CI: `.gitea/workflows/ci.yaml` (Gitea Actions, mirrors foreman). README.md
must match reality in the same commit that changes behavior — no
aspirational docs; unbuilt features are marked pending in the matrix.

## Adversarial review loop (Gadfly)

Ship work through PRs and let Gadfly review it before merge:

- **Push to a PR, never straight to `main`.** Branch, push, open a PR.
  `.gitea/workflows/adversarial-review.yml` runs Gadfly (the standalone
  agentic adversarial reviewer) — a fleet of 6 ollama-cloud models, each
  running the 3-lens suite (security, correctness, error-handling). Advisory
  only; it never blocks the merge.
- **Wait for Gadfly to finish, then read its output.** Don't merge while the
  review is still running.
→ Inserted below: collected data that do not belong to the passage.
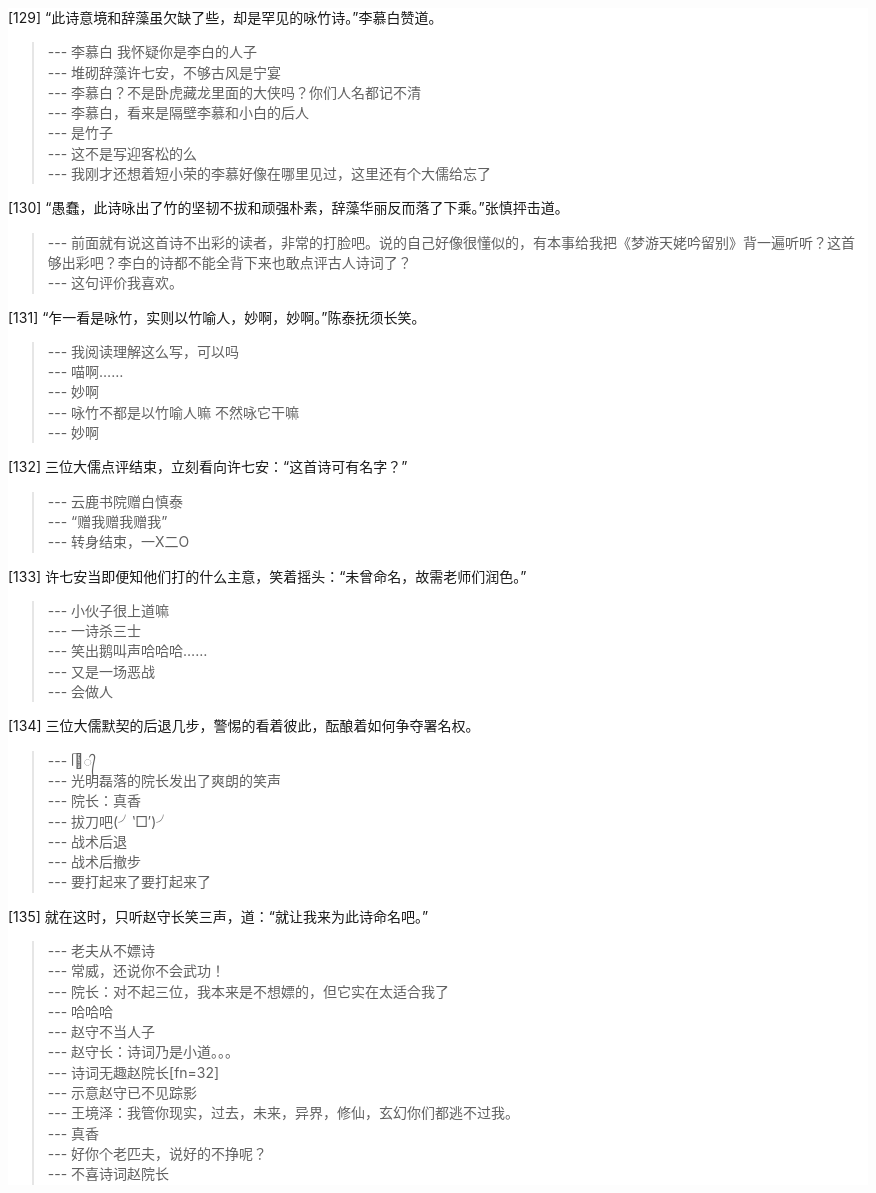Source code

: [129] “此诗意境和辞藻虽欠缺了些，却是罕见的咏竹诗。”李慕白赞道。
>--- 李慕白 我怀疑你是李白的人子<br>
>--- 堆砌辞藻许七安，不够古风是宁宴<br>
>--- 李慕白？不是卧虎藏龙里面的大侠吗？你们人名都记不清<br>
>--- 李慕白，看来是隔壁李慕和小白的后人<br>
>--- 是竹子<br>
>--- 这不是写迎客松的么<br>
>--- 我刚才还想着短小荣的李慕好像在哪里见过，这里还有个大儒给忘了<br>

[130] “愚蠢，此诗咏出了竹的坚韧不拔和顽强朴素，辞藻华丽反而落了下乘。”张慎抨击道。
>--- 前面就有说这首诗不出彩的读者，非常的打脸吧。说的自己好像很懂似的，有本事给我把《梦游天姥吟留别》背一遍听听？这首够出彩吧？李白的诗都不能全背下来也敢点评古人诗词了？<br>
>--- 这句评价我喜欢。<br>

[131] “乍一看是咏竹，实则以竹喻人，妙啊，妙啊。”陈泰抚须长笑。
>--- 我阅读理解这么写，可以吗<br>
>--- 喵啊……<br>
>--- 妙啊<br>
>--- 咏竹不都是以竹喻人嘛 不然咏它干嘛<br>
>--- 妙啊<br>

[132] 三位大儒点评结束，立刻看向许七安：“这首诗可有名字？”
>--- 云鹿书院赠白慎泰<br>
>--- “赠我赠我赠我”<br>
>--- 转身结束，一X二O<br>

[133] 许七安当即便知他们打的什么主意，笑着摇头：“未曾命名，故需老师们润色。”
>--- 小伙子很上道嘛<br>
>--- 一诗杀三士<br>
>--- 笑出鹅叫声哈哈哈……<br>
>--- 又是一场恶战<br>
>--- 会做人<br>

[134] 三位大儒默契的后退几步，警惕的看着彼此，酝酿着如何争夺署名权。
>--- ᥬ🌝᭄<br>
>--- 光明磊落的院长发出了爽朗的笑声<br>
>--- 院长：真香<br>
>--- 拔刀吧(╯‵□′)╯<br>
>--- 战术后退<br>
>--- 战术后撤步<br>
>--- 要打起来了要打起来了<br>

[135] 就在这时，只听赵守长笑三声，道：“就让我来为此诗命名吧。”
>--- 老夫从不嫖诗<br>
>--- 常威，还说你不会武功！<br>
>--- 院长：对不起三位，我本来是不想嫖的，但它实在太适合我了<br>
>--- 哈哈哈<br>
>--- 赵守不当人子<br>
>--- 赵守长：诗词乃是小道。。。<br>
>--- 诗词无趣赵院长[fn=32]<br>
>--- 示意赵守已不见踪影<br>
>--- 王境泽：我管你现实，过去，未来，异界，修仙，玄幻你们都逃不过我。<br>
>--- 真香<br>
>--- 好你个老匹夫，说好的不挣呢？<br>
>--- 不喜诗词赵院长<br>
Each model posts one consolidated comment; weigh
  every finding on its merits and fix the real ones (Gadfly is a simple
  system — findings are advisory, so confirm before acting).
- **Grade the findings back to the Gadfly MCP.** For each finding, call
  `mcp__gadfly__record_finding_grade`: `is_real=true` + a `severity`
  (trivial|small|medium|high|critical) for a genuine problem, or
  `is_real=false` for a false positive; add `notes`/`usefulness` when
  useful. Use `mcp__gadfly__list_findings` (`only_ungraded=true`) to find
  what still needs grading and `mcp__gadfly__scoreboard` for the per-model
  rollup. This telemetry is how we measure whether each model earns its keep.

## Out of scope (anti-creep)

No persistent store (health is in-memory behind the registry), no
observability/metrics stack, no config-file framework beyond LLM_* env
DSNs, no CLI beyond examples, no provider-specific features leaking into
the canonical API, nothing mort-specific in the library.